## The problem
Only the lines containing "implemented" should appear in the answer, copied from the listing below.

## Provided records

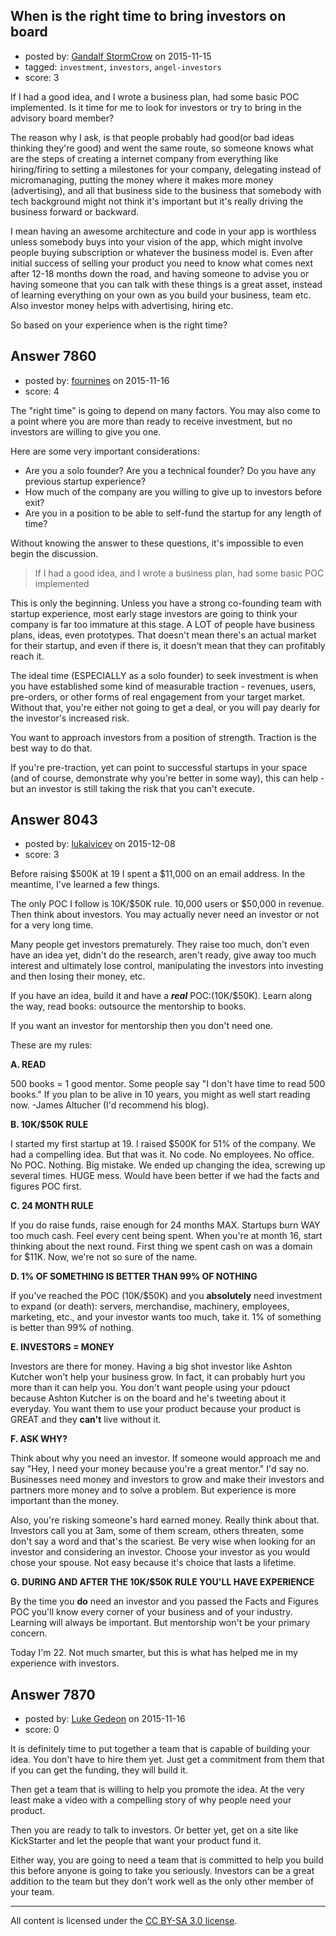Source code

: ## When is the right time to bring investors on board

- posted by: [Gandalf StormCrow](https://stackexchange.com/users/64600/gandalf-stormcrow) on 2015-11-15
- tagged: `investment`, `investors`, `angel-investors`
- score: 3

<p>If I had a good idea, and I wrote a business plan, had some basic POC implemented. Is it time for me to look for investors or try to bring in the advisory board member?</p>

<p>The reason why I ask, is that people probably had good(or bad ideas thinking they're good) and went the same route, so someone knows what are the steps of creating a internet company from everything like hiring/firing to setting a milestones for your company, delegating instead of micromanaging, putting the money where it makes more money (advertising), and all that business side to the business that somebody with tech background might not think it's important but it's really driving the business forward or backward.</p>

<p>I mean having an awesome architecture and code in your app is worthless unless somebody buys into your vision of the app, which might involve people buying subscription or whatever the business model is. Even after initial success of selling your product you need to know what comes next after 12-18 months down the road, and having someone to advise you or having someone that you can talk with these things is a great asset, instead of learning everything on your own as you build your business, team etc. Also investor money helps with advertising, hiring etc.</p>

<p>So based on your experience when is the right time?  </p>



## Answer 7860

- posted by: [fournines](https://stackexchange.com/users/7303503/fournines) on 2015-11-16
- score: 4

<p>The "right time" is going to depend on many factors. You may also come to a point where you are more than ready to receive investment, but no investors are willing to give you one. </p>

<p>Here are some very important considerations:</p>

<ul>
<li>Are you a solo founder? Are you a technical founder? Do you have any previous startup experience? </li>
<li>How much of the company are you willing to give up to investors before exit?</li>
<li>Are you in a position to be able to self-fund the startup for any length of time?</li>
</ul>

<p>Without knowing the answer to these questions, it's impossible to even begin the discussion. </p>

<blockquote>
  <p>If I had a good idea, and I wrote a business plan, had some basic POC implemented</p>
</blockquote>

<p>This is only the beginning. Unless you have a strong co-founding team with startup experience, most early stage investors are going to think your company is far too immature at this stage. A LOT of people have business plans, ideas, even prototypes. That doesn't mean there's an actual market for their startup, and even if there is, it doesn't mean that they can profitably reach it.</p>

<p>The ideal time (ESPECIALLY as a solo founder) to seek investment is when you have established some kind of measurable traction - revenues, users, pre-orders, or other forms of real engagement from your target market. Without that, you're either not going to get a deal, or you will pay dearly for the investor's increased risk. </p>

<p>You want to approach investors from a position of strength. Traction is the best way to do that.</p>

<p>If you're pre-traction, yet can point to successful startups in your space (and of course, demonstrate why you're better in some way), this can help - but an investor is still taking the risk that you can't execute.</p>



## Answer 8043

- posted by: [lukaivicev](https://stackexchange.com/users/5245413/lukaivicev) on 2015-12-08
- score: 3

<p>Before raising $500K at 19 I spent a $11,000 on an email address. In the meantime, I've learned a few things.</p>

<p>The only POC I follow is 10K/$50K rule. 10,000 users or $50,000 in revenue. Then think about investors. You may actually never need an investor or not for a very long time. </p>

<p>Many people get investors prematurely. They raise too much, don't even have an idea yet, didn't do the research, aren't ready, give away too much interest and ultimately lose control, manipulating the investors into investing and then losing their money, etc. </p>

<p>If you have an idea, build it and have a <strong><em>real</em></strong> POC:(10K/$50K). Learn along the way, read books: outsource the mentorship to books. </p>

<p>If you want an investor for mentorship then you don't need one. </p>

<p>These are my rules:</p>

<p><strong>A. READ</strong> </p>

<p>500 books = 1 good mentor. Some people say "I don't have time to read 500 books." If you plan to be alive in 10 years, you might as well start reading now. -James Altucher (I'd recommend his blog). </p>

<p><strong>B. 10K/$50K RULE</strong></p>

<p>I started my first startup at 19. I raised $500K for 51% of the company. We had a compelling idea. But that was it. No code. No employees. No office. No POC. Nothing. Big mistake. We ended up changing the idea, screwing up several times. HUGE mess. Would have been better if we had the facts and figures POC first. </p>

<p><strong>C. 24 MONTH RULE</strong> </p>

<p>If you do raise funds, raise enough for 24 months MAX. Startups burn WAY too much cash. Feel every cent being spent. When you're at month 16, start thinking about the next round. First thing we spent cash on was a domain for $11K. Now, we're not so sure of the name.</p>

<p><strong>D. 1% OF SOMETHING IS BETTER THAN 99% OF NOTHING</strong> </p>

<p>If you've reached the POC (10K/$50K) and you <strong>absolutely</strong> need investment to expand (or death): servers, merchandise, machinery, employees, marketing, etc., and your investor wants too much, take it. 1% of something is better than 99% of nothing.</p>

<p><strong>E. INVESTORS = MONEY</strong> </p>

<p>Investors are there for money. Having a big shot investor like Ashton Kutcher won't help your business grow. In fact, it can probably hurt you more than it can help you. You don't want people using your pdouct because Ashton Kutcher is on the board and he's tweeting about it everyday. You want them to use your product because your product is GREAT and they <strong>can't</strong> live without it. </p>

<p><strong>F. ASK WHY?</strong> </p>

<p>Think about why you need an investor. If someone would approach me and say "Hey, I need your money because you're a great mentor." I'd say no. Businesses need money and investors to grow and make their investors and partners more money and to solve a problem. But experience is more important than the money.</p>

<p>Also, you're risking someone's hard earned money. Really think about that. Investors call  you at 3am, some of them scream, others threaten, some don't say a word and that's the scariest. Be very wise when looking for an investor and considering an investor. Choose your investor as you would chose your spouse. Not easy because it's choice that lasts a lifetime.</p>

<p><strong>G. DURING AND AFTER THE 10K/$50K RULE YOU'LL HAVE EXPERIENCE</strong> </p>

<p>By the time you <strong>do</strong> need an investor and you passed the Facts and Figures POC you'll know every corner of your business and of your industry. Learning will always be important. But mentorship won't be your primary concern. </p>

<p>Today I'm 22. Not much smarter, but this is what has helped me in my experience with investors. </p>



## Answer 7870

- posted by: [Luke Gedeon](https://stackexchange.com/users/1119600/luke-gedeon) on 2015-11-16
- score: 0

<p>It is definitely time to put together a team that is capable of building your idea. You don't have to hire them yet. Just get a commitment from them that if you can get the funding, they will build it.</p>

<p>Then get a team that is willing to help you promote the idea. At the very least make a video with a compelling story of why people need your product. </p>

<p>Then you are ready to talk to investors. Or better yet, get on a site like KickStarter and let the people that want your product fund it.</p>

<p>Either way, you are going to need a team that is committed to help you build this before anyone is going to take you seriously. Investors can be a great addition to the team but they don't work well as the only other member of your team.</p>




---

All content is licensed under the [CC BY-SA 3.0 license](https://creativecommons.org/licenses/by-sa/3.0/).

## Solution to this problem
<p>If I had a good idea, and I wrote a business plan, had some basic POC implemented. Is it time for me to look for investors or try to bring in the advisory board member?</p>
  <p>If I had a good idea, and I wrote a business plan, had some basic POC implemented</p>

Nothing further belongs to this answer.